What the task requires: Leave out the images and output the records word for word.

(Dataset entries)
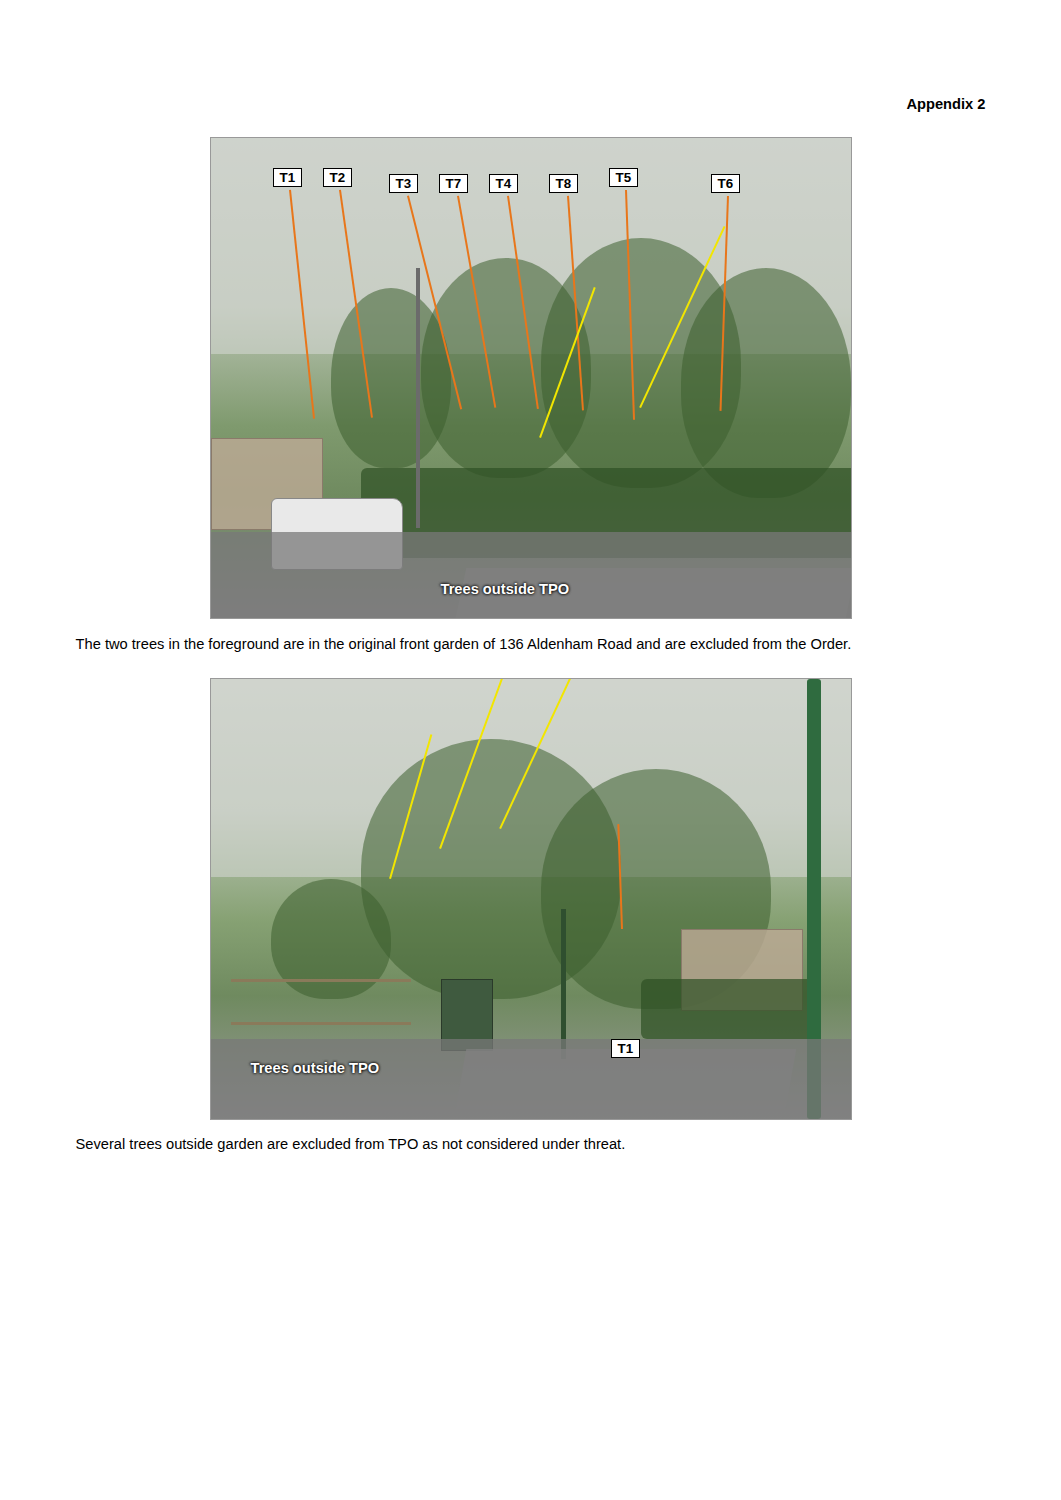Appendix 2
T1
T2
T3
T7
T4
T8
T5
T6
Trees outside TPO
The two trees in the foreground are in the original front garden of 136 Aldenham Road and are excluded from the Order.
T1
Trees outside TPO
Several trees outside garden are excluded from TPO as not considered under threat.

Answer section:
Appendix 2
T1
T2
T3
T7
T4
T8
T5
T6
Trees outside TPO
The two trees in the foreground are in the original front garden of 136 Aldenham Road and are excluded from the Order.
T1
Trees outside TPO
Several trees outside garden are excluded from TPO as not considered under threat.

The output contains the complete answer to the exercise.